Playing alongside Cross, Shearing is frequently relegated to the role of distressed damsel, or at least confused and scared damsel. She has a handful of strong moments during the final act, but much of Weisz’s performance is built around following Cross’ lead.

Norton sits at the other side of the movie’s chase, shifting pawns and speaking at a gatling gun’s pace as he works to undo the series of events set in motion in the final moments of Ultimatum. He’s the sort of shadowy government figure who can say “no” to three-star generals and ignore first amendment rights. He’s not evil, he’s just doing his job.

That point is hammered home again and again, so much so that you don’t ever really see him as villainous. His character has a name — Eric Byer — but it’s immaterial to the point that you’ll forget it. Norton’s Byer is less a person and more a personification of a raft of conspiracy theories. We are introduced to him as this all-seeing, all-knowing government player who is confounded when his omniscience fails him in the pursuit of a lowly scientist. It’s only much later that he realizes who is helping her.

This plays havoc with the sense of conflict and the pacing in The Bourne Legacy. Writers Dan and Tony Gilroy (Tony also directed) deserve credit for making the ride as enjoyable as it is despite the near-absence of any direct threat. The story moves along in fits and starts, with a rapid pace at the top and bottom being stretched to support a sagging, meandering second act.

The directing Gilroy (Duplicity, Michael Clayton) also deserves a few knocks for his take on Bourne­-style action. The two Greengrass-directed efforts struck a masterful balance between coherence and the sort of close-up, quick cutting that the series in known for. Gilroy, on the other hand, drops the ball. His close-ups are a little too close, his cuts are a little too quick, and all of it loses any sense of coherence thanks to an overuse of handheld cameras.

The final action sequence, a chase through the crowded streets of Manila, is the worst offender of them all. What should have been a gripping pursuit is rendered unintelligibly impotent.

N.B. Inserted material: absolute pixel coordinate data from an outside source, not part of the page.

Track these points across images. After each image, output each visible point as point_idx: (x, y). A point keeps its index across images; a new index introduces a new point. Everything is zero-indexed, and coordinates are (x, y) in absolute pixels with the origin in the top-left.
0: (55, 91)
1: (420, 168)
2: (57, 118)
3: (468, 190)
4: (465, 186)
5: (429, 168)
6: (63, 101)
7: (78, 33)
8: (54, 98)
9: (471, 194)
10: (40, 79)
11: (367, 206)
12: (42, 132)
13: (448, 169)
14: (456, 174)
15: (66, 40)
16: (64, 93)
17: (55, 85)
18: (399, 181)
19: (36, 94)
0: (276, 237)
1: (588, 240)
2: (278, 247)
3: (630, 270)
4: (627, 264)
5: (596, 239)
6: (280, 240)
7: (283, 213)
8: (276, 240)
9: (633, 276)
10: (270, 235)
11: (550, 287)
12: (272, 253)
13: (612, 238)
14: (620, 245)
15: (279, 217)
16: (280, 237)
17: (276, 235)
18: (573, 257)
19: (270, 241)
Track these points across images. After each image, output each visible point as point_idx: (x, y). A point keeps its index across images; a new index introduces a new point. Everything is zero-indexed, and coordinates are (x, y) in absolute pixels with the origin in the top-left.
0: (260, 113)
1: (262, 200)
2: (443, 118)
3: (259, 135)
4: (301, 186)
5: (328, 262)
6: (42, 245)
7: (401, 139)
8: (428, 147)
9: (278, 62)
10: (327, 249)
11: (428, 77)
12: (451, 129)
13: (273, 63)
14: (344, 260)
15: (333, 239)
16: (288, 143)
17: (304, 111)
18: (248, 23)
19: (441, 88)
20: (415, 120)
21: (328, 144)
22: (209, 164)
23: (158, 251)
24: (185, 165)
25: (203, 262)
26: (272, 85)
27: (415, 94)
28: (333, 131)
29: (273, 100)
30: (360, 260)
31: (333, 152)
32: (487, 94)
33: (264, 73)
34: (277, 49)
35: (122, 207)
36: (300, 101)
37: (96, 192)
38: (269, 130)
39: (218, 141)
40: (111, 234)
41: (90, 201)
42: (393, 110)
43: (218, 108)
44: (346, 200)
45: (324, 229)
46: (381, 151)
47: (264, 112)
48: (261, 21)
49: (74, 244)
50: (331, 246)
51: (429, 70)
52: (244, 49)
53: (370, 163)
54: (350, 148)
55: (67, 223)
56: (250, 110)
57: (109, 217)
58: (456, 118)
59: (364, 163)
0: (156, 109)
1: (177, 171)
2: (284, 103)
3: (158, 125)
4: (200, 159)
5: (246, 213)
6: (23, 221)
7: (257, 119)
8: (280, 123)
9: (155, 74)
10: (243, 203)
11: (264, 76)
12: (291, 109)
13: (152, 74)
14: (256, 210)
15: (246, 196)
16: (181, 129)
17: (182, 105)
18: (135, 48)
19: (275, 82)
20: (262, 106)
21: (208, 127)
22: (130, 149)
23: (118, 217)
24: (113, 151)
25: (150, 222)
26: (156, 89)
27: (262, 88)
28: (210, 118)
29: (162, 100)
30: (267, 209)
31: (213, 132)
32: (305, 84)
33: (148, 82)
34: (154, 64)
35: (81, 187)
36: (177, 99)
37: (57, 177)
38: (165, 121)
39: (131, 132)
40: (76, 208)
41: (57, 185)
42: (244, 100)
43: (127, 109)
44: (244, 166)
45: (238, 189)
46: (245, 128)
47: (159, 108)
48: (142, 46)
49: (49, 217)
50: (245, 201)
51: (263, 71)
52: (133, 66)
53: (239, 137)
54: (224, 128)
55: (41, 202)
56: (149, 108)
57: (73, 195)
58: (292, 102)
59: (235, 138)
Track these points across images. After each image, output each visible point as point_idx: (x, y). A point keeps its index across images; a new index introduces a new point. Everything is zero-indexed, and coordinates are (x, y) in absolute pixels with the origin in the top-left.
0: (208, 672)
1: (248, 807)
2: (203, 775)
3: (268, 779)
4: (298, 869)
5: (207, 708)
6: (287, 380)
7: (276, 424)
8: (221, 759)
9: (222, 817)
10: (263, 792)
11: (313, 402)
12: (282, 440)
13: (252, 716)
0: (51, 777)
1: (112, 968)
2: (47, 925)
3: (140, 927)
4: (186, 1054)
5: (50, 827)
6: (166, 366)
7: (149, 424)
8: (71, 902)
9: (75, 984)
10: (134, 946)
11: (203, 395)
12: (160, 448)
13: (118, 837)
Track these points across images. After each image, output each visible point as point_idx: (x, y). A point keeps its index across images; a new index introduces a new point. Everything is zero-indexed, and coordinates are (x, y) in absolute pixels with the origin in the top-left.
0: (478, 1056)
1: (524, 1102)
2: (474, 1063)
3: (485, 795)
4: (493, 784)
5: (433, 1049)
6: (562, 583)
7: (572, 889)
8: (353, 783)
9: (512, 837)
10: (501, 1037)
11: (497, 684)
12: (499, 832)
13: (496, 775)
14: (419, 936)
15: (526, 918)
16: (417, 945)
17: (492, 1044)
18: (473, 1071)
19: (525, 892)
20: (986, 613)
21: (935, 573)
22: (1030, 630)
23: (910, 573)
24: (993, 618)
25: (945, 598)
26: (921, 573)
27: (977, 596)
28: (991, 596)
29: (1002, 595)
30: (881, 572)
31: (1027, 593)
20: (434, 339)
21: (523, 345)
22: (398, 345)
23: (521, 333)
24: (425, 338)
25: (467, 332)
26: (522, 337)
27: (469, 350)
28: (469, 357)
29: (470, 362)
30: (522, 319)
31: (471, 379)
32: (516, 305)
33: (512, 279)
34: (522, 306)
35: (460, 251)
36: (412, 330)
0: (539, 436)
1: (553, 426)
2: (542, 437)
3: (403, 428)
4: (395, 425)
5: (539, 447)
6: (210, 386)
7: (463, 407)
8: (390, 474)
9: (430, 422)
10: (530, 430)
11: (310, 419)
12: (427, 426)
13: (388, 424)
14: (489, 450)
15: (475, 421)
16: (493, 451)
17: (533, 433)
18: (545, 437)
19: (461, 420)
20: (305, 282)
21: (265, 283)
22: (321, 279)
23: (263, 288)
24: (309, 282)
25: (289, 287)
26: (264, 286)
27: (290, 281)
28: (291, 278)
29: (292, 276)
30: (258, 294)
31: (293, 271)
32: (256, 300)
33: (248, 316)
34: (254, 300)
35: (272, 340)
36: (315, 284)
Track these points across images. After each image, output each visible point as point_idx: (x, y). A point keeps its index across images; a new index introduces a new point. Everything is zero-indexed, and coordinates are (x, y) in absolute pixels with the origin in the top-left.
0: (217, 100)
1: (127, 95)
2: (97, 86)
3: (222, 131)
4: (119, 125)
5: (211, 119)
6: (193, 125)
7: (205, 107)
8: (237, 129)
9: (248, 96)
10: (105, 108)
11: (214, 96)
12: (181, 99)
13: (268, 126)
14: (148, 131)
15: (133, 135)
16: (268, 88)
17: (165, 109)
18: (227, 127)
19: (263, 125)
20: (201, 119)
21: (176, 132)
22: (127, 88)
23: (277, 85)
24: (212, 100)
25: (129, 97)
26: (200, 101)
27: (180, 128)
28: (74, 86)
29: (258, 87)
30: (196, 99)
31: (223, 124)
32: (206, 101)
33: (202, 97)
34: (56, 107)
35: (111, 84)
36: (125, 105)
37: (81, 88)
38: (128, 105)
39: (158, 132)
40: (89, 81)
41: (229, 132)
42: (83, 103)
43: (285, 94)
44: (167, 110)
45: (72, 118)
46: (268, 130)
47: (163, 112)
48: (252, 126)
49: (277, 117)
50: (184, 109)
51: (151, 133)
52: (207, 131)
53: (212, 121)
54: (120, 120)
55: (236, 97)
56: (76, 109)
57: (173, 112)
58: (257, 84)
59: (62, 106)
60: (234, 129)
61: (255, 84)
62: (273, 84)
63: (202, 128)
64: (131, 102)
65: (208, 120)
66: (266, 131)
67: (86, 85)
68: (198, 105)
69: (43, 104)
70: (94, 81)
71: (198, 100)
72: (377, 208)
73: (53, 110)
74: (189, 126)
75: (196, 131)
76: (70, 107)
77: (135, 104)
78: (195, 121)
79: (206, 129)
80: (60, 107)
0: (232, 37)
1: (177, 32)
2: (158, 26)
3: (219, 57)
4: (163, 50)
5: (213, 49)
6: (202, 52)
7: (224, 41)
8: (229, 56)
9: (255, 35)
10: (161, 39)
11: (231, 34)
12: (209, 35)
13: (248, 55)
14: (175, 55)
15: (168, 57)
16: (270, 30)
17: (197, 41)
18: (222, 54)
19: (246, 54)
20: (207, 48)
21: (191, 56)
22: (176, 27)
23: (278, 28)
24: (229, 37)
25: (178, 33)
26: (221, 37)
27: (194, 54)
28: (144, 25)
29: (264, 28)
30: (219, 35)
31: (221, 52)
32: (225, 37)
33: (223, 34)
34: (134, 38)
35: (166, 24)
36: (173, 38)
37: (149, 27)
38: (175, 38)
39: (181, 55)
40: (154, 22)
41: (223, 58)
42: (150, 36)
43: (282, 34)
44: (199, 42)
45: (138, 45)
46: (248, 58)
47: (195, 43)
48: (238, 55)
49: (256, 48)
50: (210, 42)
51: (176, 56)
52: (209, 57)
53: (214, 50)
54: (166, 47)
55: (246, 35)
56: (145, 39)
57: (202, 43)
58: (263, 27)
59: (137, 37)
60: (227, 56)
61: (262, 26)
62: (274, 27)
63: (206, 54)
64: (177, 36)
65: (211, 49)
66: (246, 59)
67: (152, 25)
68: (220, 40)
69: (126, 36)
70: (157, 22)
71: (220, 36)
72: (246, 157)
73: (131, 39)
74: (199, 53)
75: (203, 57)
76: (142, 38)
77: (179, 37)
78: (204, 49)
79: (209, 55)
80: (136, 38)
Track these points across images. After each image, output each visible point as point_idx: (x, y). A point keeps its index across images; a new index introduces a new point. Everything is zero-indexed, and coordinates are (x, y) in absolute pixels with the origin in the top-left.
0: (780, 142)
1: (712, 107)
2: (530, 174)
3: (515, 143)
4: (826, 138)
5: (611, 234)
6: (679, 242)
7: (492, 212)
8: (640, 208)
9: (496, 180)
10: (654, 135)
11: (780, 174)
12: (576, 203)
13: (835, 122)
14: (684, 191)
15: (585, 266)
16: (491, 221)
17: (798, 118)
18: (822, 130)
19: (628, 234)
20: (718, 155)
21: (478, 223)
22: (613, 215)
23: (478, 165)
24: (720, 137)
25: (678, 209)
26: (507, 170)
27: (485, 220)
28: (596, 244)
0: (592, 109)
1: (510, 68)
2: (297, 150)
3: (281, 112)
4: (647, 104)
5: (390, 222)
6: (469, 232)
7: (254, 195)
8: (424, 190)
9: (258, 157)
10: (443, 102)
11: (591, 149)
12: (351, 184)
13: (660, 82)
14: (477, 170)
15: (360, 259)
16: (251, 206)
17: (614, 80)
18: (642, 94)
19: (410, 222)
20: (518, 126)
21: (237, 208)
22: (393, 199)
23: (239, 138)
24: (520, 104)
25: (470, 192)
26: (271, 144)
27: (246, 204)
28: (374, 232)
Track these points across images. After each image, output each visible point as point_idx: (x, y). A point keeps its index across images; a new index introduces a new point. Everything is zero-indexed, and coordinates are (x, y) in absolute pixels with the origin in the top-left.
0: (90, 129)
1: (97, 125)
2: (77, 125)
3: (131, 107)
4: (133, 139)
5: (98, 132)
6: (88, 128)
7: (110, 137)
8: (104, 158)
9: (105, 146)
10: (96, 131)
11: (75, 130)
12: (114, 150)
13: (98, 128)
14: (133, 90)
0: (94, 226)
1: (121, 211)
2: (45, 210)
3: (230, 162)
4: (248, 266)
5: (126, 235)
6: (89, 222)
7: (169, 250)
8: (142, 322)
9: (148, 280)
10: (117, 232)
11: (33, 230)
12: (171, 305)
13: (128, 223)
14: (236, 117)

Not only is the entire sequence nearly impossible to follow, it’s also saddled with the late introduction of a character whose sole purpose in the film is to provide a physical challenge for Cross.

Ultimately, it all comes back to Renner. Seeing him flex in this sort of starring role is a real treat, especially after this summer’s The Avengers, which was forced by necessity to bow to the demands of an ensemble cast. Renner demonstrated his talents long ago in The Hurt Locker, but Legacy proves that he’s got the chops and the personality to deliver as an action star.

Jason Bourne is all over Legacy, both in still photos and in direct references, but Damon never shows his actual face. That turns out to be an okay thing too, thanks largely to Renner. The script from the Gilroy brothers isn’t without its flaws, but it does a wonderful job of expanding the Bourne universe as we’ve come to know it.


If you’ve been following the story up to this point, then you’ll definitely want to check out the modified direction in The Bourne Legacy. Just be sure to dial down any expectations of an action-packed ride. There’s a lot to enjoy here, more than you might expect, but check your expectations for high-intensity in-your-face action at the door.